Selected text>

In [None]:
FILE_NAME='data/html/sample-html.html'

# HTML Parsing
In this notebook we compare a few popular strategies for turning raw HTML into structured chunks you can feed into downstream pipelines.
1. **BeautifulSoup** – a lightweight parser ideal for quick inspection or simple extraction.
2. **Unstructured.io** – a partitioning library that automatically segments documents into typed elements.
3. Other libraries and frameworks for HTML document parsing.

## BeautifulSoup

**Beautiful Soup** is a Python library designed for quick-turnaround web scraping and screen-scraping projects. Since 2004, it has helped developers extract data from poorly structured HTML and XML documents with minimal code. Key features include:

*   **Simple navigation and search methods** for parsing and modifying document trees
*   **Automatic encoding handling**, converting input to Unicode and output to UTF-8
*   **Parser flexibility**, working with `lxml`, `html5lib`, and Python’s built-in parser
*   **Powerful querying**, like finding links by class, matching URLs, or extracting nested elements

Beautiful Soup is lightweight, easy to integrate, and widely used in both personal and enterprise projects. It’s available via PyPI (`pip install beautifulsoup4`) and supported on Python 3.7+. Licensed under MIT, it’s ideal for developers needing fast, reliable data extraction from messy web pages.

In [None]:
from bs4 import BeautifulSoup

# Parse the HTML file and surface common elements
with open(FILE_NAME, 'r', encoding='utf-8') as f:
    soup = BeautifulSoup(f, 'html.parser')

Stored records
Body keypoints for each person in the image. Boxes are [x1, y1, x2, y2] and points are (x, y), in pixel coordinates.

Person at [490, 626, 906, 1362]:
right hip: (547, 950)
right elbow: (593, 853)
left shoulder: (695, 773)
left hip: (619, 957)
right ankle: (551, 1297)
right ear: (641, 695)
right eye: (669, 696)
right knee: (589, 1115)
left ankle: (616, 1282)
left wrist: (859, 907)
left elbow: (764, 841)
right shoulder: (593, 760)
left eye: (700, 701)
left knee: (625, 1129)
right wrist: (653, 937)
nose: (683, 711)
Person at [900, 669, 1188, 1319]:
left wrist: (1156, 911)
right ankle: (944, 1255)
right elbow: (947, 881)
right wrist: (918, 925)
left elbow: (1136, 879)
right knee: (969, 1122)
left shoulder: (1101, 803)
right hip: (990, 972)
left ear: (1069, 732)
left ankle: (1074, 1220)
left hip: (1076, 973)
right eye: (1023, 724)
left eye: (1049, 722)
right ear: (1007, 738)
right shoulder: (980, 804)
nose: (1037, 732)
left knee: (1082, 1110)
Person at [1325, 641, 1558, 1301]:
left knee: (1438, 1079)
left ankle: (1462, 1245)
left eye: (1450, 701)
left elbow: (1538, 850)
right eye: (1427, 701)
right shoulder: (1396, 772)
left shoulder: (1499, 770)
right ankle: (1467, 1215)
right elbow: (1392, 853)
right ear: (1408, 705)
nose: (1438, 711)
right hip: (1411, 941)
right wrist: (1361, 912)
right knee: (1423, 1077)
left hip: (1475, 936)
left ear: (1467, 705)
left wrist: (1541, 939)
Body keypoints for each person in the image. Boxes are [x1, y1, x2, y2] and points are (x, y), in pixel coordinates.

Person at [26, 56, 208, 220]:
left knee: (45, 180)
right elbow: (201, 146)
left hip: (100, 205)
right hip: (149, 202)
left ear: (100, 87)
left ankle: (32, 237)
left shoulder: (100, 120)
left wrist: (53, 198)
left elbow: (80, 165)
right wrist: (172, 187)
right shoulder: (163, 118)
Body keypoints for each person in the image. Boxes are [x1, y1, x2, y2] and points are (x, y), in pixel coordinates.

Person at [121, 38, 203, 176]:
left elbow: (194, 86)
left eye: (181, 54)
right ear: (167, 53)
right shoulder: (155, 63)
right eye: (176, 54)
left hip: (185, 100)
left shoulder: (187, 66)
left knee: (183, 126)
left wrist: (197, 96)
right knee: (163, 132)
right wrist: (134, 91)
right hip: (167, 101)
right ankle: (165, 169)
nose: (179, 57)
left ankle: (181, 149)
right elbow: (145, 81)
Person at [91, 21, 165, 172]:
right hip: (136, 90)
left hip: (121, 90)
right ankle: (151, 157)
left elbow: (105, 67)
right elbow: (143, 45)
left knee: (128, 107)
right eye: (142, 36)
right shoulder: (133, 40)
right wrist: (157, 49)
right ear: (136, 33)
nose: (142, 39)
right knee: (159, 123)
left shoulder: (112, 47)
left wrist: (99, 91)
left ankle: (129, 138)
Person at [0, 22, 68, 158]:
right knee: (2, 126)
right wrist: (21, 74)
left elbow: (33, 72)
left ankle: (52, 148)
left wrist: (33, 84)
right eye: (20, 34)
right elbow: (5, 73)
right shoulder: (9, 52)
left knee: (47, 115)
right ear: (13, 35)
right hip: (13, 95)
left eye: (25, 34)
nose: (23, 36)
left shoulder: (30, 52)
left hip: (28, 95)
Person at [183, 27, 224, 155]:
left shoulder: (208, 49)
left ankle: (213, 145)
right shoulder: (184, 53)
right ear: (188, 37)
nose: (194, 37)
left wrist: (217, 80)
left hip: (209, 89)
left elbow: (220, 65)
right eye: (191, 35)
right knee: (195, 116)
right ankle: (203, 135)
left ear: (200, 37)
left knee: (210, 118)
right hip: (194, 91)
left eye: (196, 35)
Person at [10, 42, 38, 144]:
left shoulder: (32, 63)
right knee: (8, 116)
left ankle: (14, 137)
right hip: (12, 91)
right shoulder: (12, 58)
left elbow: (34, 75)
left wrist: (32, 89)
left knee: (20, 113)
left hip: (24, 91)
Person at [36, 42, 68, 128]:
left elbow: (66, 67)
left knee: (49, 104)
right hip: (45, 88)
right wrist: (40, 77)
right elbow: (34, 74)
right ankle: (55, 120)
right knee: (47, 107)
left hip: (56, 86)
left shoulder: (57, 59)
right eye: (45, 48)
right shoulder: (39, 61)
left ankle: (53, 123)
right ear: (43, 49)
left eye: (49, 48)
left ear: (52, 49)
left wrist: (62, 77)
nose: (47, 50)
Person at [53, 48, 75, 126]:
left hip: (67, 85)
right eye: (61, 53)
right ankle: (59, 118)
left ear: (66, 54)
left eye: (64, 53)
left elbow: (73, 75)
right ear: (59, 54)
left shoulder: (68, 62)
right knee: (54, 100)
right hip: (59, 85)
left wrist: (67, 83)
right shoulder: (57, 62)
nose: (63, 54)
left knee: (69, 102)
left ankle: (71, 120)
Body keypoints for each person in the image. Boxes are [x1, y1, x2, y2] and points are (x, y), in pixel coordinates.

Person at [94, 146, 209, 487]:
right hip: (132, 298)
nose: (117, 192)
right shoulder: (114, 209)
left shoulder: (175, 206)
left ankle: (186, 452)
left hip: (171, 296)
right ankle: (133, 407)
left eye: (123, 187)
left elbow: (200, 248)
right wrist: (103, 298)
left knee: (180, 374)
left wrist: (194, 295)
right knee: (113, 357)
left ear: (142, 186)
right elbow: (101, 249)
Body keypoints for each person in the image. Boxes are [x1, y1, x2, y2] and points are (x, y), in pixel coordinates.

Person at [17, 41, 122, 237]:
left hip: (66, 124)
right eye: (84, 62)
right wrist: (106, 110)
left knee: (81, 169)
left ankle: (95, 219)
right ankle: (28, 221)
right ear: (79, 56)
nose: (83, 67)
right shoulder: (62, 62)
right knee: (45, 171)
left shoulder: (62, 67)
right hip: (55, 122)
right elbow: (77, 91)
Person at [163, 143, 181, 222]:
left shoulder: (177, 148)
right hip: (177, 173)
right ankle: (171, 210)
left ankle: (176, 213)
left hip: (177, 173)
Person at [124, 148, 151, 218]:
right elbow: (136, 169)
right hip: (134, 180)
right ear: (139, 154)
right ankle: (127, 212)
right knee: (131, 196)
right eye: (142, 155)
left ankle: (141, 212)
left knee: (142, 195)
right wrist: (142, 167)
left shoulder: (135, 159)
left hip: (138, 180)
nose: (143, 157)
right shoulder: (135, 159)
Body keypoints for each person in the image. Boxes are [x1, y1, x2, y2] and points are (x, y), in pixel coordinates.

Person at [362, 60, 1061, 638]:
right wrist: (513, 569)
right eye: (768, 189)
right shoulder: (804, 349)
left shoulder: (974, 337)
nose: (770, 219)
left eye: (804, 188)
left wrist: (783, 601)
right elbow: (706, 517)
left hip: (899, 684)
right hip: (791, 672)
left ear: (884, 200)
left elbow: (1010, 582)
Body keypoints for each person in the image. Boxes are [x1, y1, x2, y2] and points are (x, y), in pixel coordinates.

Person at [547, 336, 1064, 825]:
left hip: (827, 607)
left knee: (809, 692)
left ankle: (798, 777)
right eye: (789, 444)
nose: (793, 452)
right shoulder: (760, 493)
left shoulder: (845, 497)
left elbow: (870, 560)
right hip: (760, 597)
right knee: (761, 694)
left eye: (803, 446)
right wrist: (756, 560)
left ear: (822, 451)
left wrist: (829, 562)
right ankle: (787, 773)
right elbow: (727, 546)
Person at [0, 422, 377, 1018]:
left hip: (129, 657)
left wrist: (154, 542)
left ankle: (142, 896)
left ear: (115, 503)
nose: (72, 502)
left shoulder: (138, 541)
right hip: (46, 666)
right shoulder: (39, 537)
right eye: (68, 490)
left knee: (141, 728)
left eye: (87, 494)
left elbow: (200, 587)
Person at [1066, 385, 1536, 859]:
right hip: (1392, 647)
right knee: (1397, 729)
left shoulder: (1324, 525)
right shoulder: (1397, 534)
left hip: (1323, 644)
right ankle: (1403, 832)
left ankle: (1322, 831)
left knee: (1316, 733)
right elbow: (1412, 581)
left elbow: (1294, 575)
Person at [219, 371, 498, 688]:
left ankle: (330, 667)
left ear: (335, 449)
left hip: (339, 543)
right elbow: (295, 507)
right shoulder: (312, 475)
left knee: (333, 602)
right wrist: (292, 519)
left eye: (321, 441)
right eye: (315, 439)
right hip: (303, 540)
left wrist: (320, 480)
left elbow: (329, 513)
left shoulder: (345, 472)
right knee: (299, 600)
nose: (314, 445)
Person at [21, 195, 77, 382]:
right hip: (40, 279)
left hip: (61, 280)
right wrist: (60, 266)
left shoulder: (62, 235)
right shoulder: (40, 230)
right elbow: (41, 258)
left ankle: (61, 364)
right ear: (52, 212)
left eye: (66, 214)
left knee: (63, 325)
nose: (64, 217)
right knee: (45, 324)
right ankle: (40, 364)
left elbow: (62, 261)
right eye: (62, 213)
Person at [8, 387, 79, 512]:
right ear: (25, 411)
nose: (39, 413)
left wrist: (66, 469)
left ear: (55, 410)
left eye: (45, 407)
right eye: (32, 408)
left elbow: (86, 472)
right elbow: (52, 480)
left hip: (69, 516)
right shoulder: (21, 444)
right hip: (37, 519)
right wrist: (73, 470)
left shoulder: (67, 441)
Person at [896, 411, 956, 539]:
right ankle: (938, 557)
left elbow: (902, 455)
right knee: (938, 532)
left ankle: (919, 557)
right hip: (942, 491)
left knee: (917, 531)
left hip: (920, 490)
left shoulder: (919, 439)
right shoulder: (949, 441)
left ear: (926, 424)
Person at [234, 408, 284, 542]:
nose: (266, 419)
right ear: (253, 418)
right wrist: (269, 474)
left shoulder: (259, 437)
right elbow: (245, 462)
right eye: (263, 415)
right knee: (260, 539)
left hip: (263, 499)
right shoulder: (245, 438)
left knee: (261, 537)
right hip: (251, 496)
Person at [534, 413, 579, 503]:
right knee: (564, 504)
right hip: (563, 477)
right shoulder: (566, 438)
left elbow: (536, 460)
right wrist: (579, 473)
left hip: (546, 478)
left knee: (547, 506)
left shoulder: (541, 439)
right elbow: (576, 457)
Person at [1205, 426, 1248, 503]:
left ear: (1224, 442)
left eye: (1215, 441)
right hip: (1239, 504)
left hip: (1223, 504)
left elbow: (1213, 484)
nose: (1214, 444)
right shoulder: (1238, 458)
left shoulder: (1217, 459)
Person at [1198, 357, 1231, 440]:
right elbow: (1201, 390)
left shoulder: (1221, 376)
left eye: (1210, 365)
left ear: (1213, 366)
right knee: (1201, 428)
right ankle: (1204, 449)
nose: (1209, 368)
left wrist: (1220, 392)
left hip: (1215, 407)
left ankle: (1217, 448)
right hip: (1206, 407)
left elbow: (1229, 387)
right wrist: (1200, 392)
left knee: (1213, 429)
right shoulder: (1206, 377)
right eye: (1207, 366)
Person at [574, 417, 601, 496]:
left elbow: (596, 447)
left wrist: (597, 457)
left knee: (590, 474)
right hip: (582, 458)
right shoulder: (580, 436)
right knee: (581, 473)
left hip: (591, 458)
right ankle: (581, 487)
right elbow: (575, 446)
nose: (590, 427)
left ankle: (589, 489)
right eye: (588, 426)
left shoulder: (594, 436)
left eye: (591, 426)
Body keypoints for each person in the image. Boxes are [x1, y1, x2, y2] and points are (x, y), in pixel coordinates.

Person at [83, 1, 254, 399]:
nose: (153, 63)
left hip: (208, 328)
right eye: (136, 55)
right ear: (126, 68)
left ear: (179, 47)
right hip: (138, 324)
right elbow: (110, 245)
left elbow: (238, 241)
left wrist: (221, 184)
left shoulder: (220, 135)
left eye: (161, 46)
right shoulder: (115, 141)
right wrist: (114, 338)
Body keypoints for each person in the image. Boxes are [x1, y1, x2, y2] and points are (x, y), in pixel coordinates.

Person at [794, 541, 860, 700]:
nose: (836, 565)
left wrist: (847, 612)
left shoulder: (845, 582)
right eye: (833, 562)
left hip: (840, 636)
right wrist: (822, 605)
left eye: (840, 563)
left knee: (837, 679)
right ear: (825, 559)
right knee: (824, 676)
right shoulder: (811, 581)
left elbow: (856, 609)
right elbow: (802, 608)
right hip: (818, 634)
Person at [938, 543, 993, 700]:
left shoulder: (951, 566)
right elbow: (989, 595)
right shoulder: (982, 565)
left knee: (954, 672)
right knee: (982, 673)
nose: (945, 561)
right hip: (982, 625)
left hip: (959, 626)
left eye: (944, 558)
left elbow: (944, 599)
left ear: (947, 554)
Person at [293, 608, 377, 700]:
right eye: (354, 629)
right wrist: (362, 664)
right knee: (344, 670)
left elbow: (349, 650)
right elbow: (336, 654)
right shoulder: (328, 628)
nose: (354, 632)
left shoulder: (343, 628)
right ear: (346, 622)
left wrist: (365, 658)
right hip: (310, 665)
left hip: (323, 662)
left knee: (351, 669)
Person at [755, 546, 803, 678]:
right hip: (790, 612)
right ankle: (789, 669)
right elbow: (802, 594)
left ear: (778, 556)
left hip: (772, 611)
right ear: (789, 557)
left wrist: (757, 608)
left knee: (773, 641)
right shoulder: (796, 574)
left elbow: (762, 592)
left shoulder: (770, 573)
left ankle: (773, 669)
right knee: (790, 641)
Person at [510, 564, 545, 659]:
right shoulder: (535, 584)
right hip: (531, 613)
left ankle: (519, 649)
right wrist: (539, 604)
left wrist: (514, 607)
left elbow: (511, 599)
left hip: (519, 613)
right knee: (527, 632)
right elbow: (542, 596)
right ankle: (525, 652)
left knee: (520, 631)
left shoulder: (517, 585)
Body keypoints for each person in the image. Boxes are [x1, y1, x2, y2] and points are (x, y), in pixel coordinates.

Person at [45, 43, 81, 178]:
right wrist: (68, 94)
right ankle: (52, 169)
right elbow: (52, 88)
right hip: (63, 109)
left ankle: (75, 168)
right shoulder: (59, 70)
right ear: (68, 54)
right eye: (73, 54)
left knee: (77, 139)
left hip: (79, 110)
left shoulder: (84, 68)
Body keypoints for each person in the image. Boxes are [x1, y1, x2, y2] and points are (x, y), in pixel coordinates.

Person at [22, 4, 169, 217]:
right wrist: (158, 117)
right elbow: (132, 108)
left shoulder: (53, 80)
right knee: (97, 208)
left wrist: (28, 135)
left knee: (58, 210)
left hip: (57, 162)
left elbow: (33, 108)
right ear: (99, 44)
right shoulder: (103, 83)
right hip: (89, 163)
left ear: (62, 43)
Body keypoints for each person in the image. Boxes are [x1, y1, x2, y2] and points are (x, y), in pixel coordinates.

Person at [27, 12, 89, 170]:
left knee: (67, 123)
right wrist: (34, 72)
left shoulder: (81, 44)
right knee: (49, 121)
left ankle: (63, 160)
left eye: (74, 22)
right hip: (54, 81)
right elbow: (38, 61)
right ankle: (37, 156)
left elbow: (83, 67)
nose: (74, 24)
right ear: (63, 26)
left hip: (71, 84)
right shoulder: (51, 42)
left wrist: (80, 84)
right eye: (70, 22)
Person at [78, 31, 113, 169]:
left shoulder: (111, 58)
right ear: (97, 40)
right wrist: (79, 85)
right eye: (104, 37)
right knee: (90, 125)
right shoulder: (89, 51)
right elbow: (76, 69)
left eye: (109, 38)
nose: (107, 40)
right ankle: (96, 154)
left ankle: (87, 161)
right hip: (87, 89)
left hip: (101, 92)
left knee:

Work instruction A>
Set down the part of the HTML parsing notebook between "# HTML Parsing" and "into downstream pipelines.", inclusive.
Work instruction B>
Write the next part of the HTML parsing notebook, starting right after its last line.
These rows were drawn from a separate source.

Task result A>
# HTML Parsing
In this notebook we compare a few popular strategies for turning raw HTML into structured chunks you can feed into downstream pipelines.

Task result B>
title = soup.title.get_text(strip=True) if soup.title else 'N/A'
print(f'Document title: {title}\n')

headings = [(tag.name.upper(), tag.get_text(' ', strip=True)) for tag in soup.find_all(['h1', 'h2', 'h3'])]
if headings:
    print('Headings:')
    for level, text in headings:
        print(f' - {level}: {text}')
else:
    print('No headings found.')

links = [
    (link.get_text(' ', strip=True) or '(no text)', link['href'])
    for link in soup.find_all('a', href=True)
    if not link['href'].startswith('#')
 ]
print(f"\nFound {len(links)} link(s):")
for idx, (text, href) in enumerate(links, start=1):
    print(f' {idx}. {text} -> {href}')

paragraphs = [p.get_text(' ', strip=True) for p in soup.find_all('p')]
if paragraphs:
    print(f"\nFirst paragraph snippet: {paragraphs[0][:120]}...")

table = soup.find('table')
if table:
    rows = [
        [cell.get_text(' ', strip=True) for cell in row.find_all(['th', 'td'])]
        for row in table.find_all('tr')
    ]
    print('\nFirst table preview:')
    for row in rows[:3]:
        print(' | '.join(row))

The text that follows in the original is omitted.